Duh! Pemerintah Tolak Investasi Produsen Ponsel dan Komputer Apple? Ini Alasannya:

Menurutnya,  Apple menginvestasikan sekitar Rp255 triliun untuk membangun pabrik di Vietnam meski penjualan produknya di negara tersebut hanya mencapai 1,5 juta unit. Sementara di Indonesia, meskipun penjualan produk Apple tercatat mencapai 2,5 juta unit, investasi yang masuk baru mencapai Rp1,4 triliun.

“Jadi kriteria keadilan itu tadi, berapa besar Apple melakukan investasi pabrik di negara-negara lain,” kata Agus.

Agus juga menyoroti besaran investasi produsen handphone, komputer genggam, dan tablet (HKT) lain ke Indonesia yang jauh lebih besar dibandingkan dengan tawaran Apple.
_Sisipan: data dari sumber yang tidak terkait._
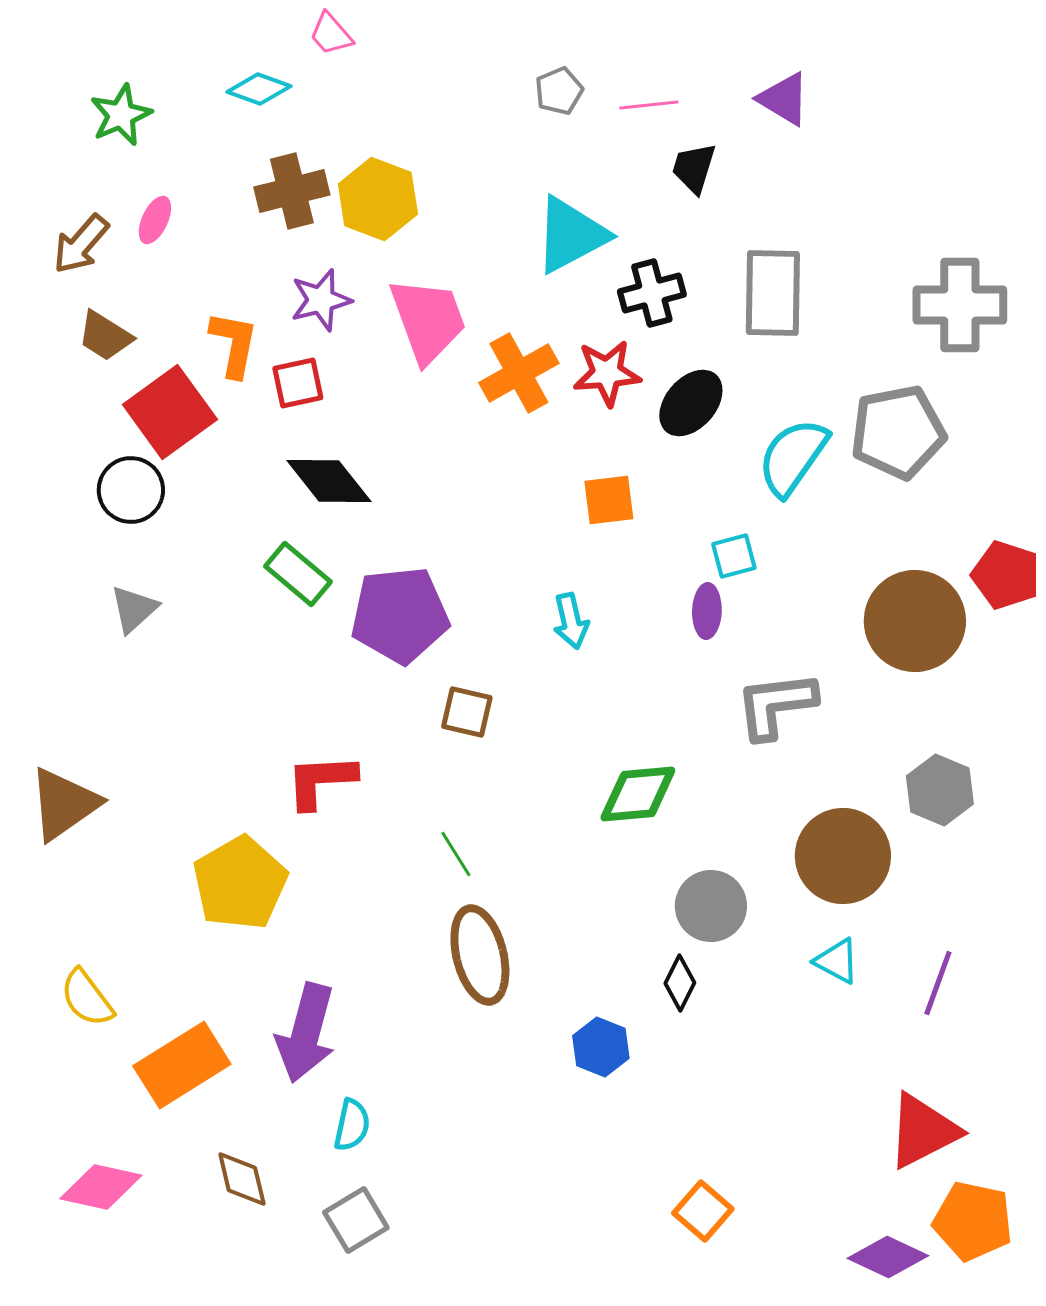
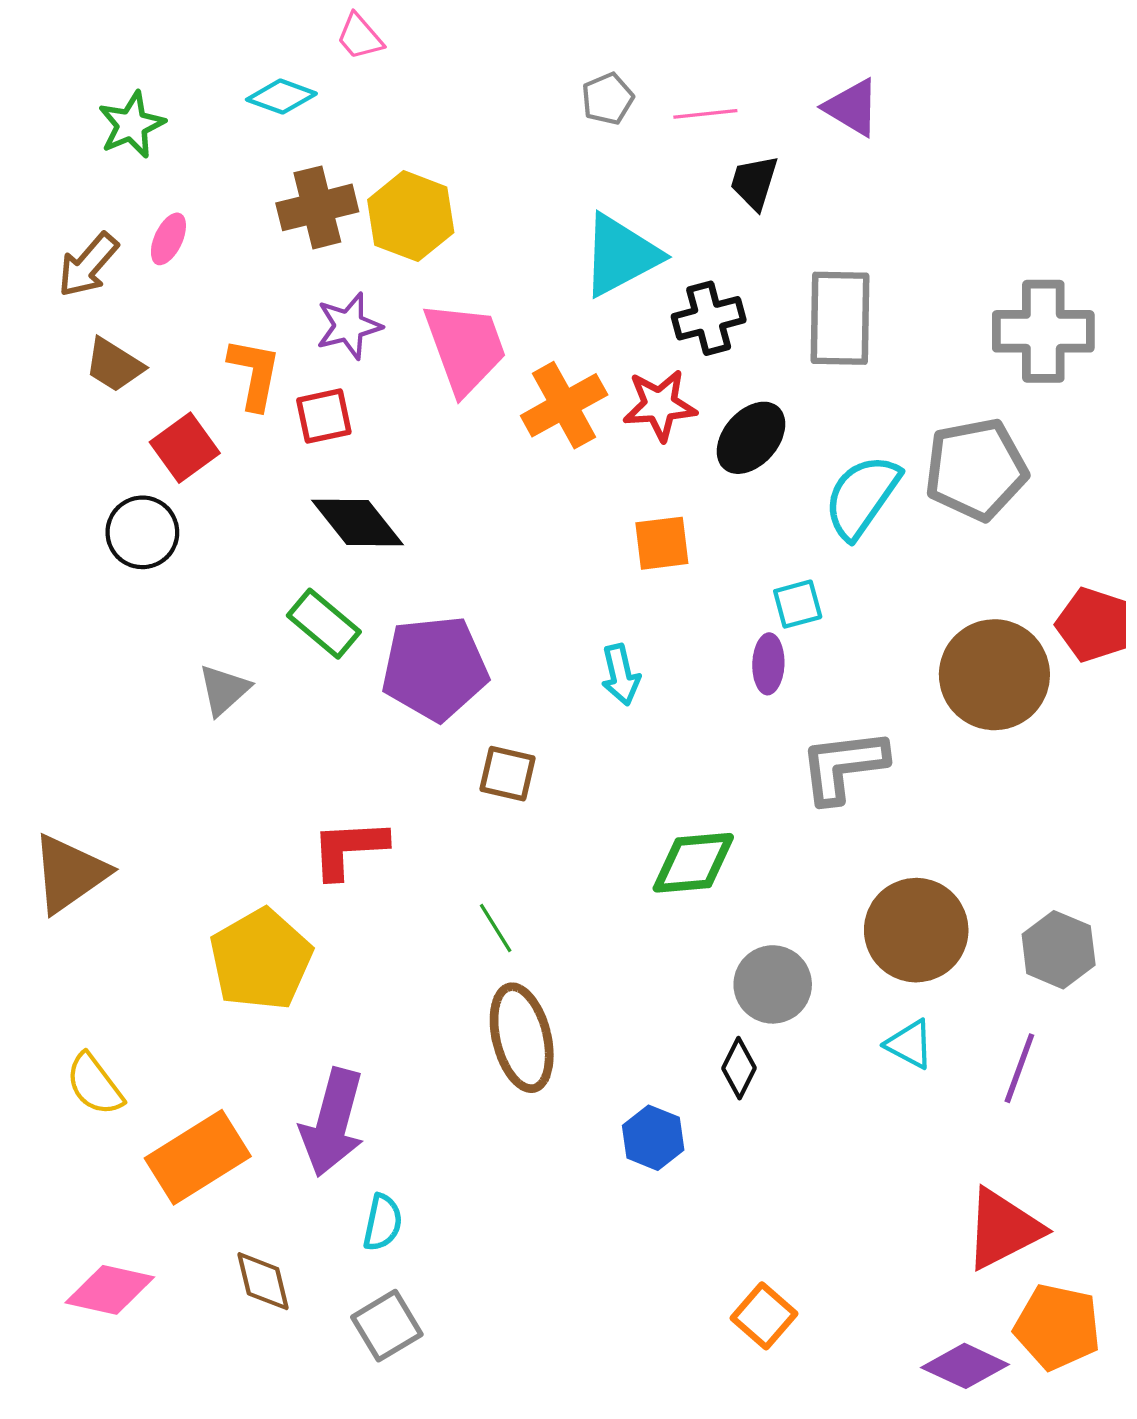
red square: (170, 412) -> (185, 448), size x0.7
gray triangle: (134, 609) -> (224, 690), moved
gray hexagon: (940, 790) -> (1059, 950), moved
“Contoh ya, tolong jangan diartikan saya pro dari negara yang disebutkan, tidak sama sekali. Samsung di investasinya Rp8 triliun, Xiaomi Rp5 triliun,” jelasnya.

Baca juga: PPDB Jalur Zonasi Bakal Dilanjutkan? Bagaimana ini Mas Wapres?

Kriteria keadilan lainnya yakni berkaitan dengan penciptaan nilai tambah dan pemasukan dari importasi. Keempat, seberapa besar Apple dan produsen HKT lainnya menyerap tenaga kerja di Indonesia.

Polemik mengenai investasi Apple ini semakin hangat, terutama terkait dengan penjualan iPhone 16 Series di Indonesia. Karena belum memenuhi aturan Tingkat Komponen Dalam Negeri (TKDN), produk tersebut belum diperbolehkan dijual di Tanah Air.

Kementerian Perindustrian berharap agar Apple dapat berinvestasi lebih besar dan memenuhi azas keadilan, serta mengikuti aturan TKDN, agar perusahaan tersebut bisa melanjutkan penjualannya di Indonesia.